» **SOURCE DATA**

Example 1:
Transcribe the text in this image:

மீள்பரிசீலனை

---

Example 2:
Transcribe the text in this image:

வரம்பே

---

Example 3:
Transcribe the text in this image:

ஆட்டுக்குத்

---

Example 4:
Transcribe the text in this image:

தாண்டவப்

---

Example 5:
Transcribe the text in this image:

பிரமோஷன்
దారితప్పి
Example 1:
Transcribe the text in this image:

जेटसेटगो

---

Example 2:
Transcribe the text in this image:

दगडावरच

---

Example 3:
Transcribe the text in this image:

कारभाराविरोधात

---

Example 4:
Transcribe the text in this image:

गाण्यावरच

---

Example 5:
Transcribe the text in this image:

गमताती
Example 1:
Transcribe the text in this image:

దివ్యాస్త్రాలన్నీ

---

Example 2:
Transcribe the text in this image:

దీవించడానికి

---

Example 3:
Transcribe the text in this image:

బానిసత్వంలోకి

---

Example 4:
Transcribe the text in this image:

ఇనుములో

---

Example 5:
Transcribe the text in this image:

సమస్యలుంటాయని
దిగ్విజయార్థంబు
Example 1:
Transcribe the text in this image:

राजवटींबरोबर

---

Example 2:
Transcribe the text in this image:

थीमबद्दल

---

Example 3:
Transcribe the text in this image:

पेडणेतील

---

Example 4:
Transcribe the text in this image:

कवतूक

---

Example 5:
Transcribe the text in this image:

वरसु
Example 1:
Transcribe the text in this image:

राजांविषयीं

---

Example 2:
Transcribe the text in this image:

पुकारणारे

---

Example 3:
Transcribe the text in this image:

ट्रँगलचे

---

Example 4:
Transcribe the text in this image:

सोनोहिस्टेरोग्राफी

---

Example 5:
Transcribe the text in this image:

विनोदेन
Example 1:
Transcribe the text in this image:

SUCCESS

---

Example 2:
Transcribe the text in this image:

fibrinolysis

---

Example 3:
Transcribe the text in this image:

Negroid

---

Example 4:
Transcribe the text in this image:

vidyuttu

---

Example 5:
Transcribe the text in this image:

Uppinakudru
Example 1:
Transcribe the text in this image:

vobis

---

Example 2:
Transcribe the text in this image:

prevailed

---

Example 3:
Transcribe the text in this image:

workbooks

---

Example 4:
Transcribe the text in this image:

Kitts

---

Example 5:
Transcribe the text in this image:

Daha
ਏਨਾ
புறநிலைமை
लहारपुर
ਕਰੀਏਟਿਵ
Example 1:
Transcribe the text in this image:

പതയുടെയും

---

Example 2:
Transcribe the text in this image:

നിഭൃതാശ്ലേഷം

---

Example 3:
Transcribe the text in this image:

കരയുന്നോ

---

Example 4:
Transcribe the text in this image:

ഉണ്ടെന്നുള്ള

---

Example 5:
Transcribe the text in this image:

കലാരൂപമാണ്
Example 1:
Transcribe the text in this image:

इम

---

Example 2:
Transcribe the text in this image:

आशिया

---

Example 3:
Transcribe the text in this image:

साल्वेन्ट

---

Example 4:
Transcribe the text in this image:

» **REQUIREMENT**
Reproduce the data in its entirety, matching each character.

» **SOLUTION TO THIS PROBLEM**
Example 1:
Transcribe the text in this image:

மீள்பரிசீலனை

---

Example 2:
Transcribe the text in this image:

வரம்பே

---

Example 3:
Transcribe the text in this image:

ஆட்டுக்குத்

---

Example 4:
Transcribe the text in this image:

தாண்டவப்

---

Example 5:
Transcribe the text in this image:

பிரமோஷன்
దారితప్పి
Example 1:
Transcribe the text in this image:

जेटसेटगो

---

Example 2:
Transcribe the text in this image:

दगडावरच

---

Example 3:
Transcribe the text in this image:

कारभाराविरोधात

---

Example 4:
Transcribe the text in this image:

गाण्यावरच

---

Example 5:
Transcribe the text in this image:

गमताती
Example 1:
Transcribe the text in this image:

దివ్యాస్త్రాలన్నీ

---

Example 2:
Transcribe the text in this image:

దీవించడానికి

---

Example 3:
Transcribe the text in this image:

బానిసత్వంలోకి

---

Example 4:
Transcribe the text in this image:

ఇనుములో

---

Example 5:
Transcribe the text in this image:

సమస్యలుంటాయని
దిగ్విజయార్థంబు
Example 1:
Transcribe the text in this image:

राजवटींबरोबर

---

Example 2:
Transcribe the text in this image:

थीमबद्दल

---

Example 3:
Transcribe the text in this image:

पेडणेतील

---

Example 4:
Transcribe the text in this image:

कवतूक

---

Example 5:
Transcribe the text in this image:

वरसु
Example 1:
Transcribe the text in this image:

राजांविषयीं

---

Example 2:
Transcribe the text in this image:

पुकारणारे

---

Example 3:
Transcribe the text in this image:

ट्रँगलचे

---

Example 4:
Transcribe the text in this image:

सोनोहिस्टेरोग्राफी

---

Example 5:
Transcribe the text in this image:

विनोदेन
Example 1:
Transcribe the text in this image:

SUCCESS

---

Example 2:
Transcribe the text in this image:

fibrinolysis

---

Example 3:
Transcribe the text in this image:

Negroid

---

Example 4:
Transcribe the text in this image:

vidyuttu

---

Example 5:
Transcribe the text in this image:

Uppinakudru
Example 1:
Transcribe the text in this image:

vobis

---

Example 2:
Transcribe the text in this image:

prevailed

---

Example 3:
Transcribe the text in this image:

workbooks

---

Example 4:
Transcribe the text in this image:

Kitts

---

Example 5:
Transcribe the text in this image:

Daha
ਏਨਾ
புறநிலைமை
लहारपुर
ਕਰੀਏਟਿਵ
Example 1:
Transcribe the text in this image:

പതയുടെയും

---

Example 2:
Transcribe the text in this image:

നിഭൃതാശ്ലേഷം

---

Example 3:
Transcribe the text in this image:

കരയുന്നോ

---

Example 4:
Transcribe the text in this image:

ഉണ്ടെന്നുള്ള

---

Example 5:
Transcribe the text in this image:

കലാരൂപമാണ്
Example 1:
Transcribe the text in this image:

इम

---

Example 2:
Transcribe the text in this image:

आशिया

---

Example 3:
Transcribe the text in this image:

साल्वेन्ट

---

Example 4:
Transcribe the text in this image:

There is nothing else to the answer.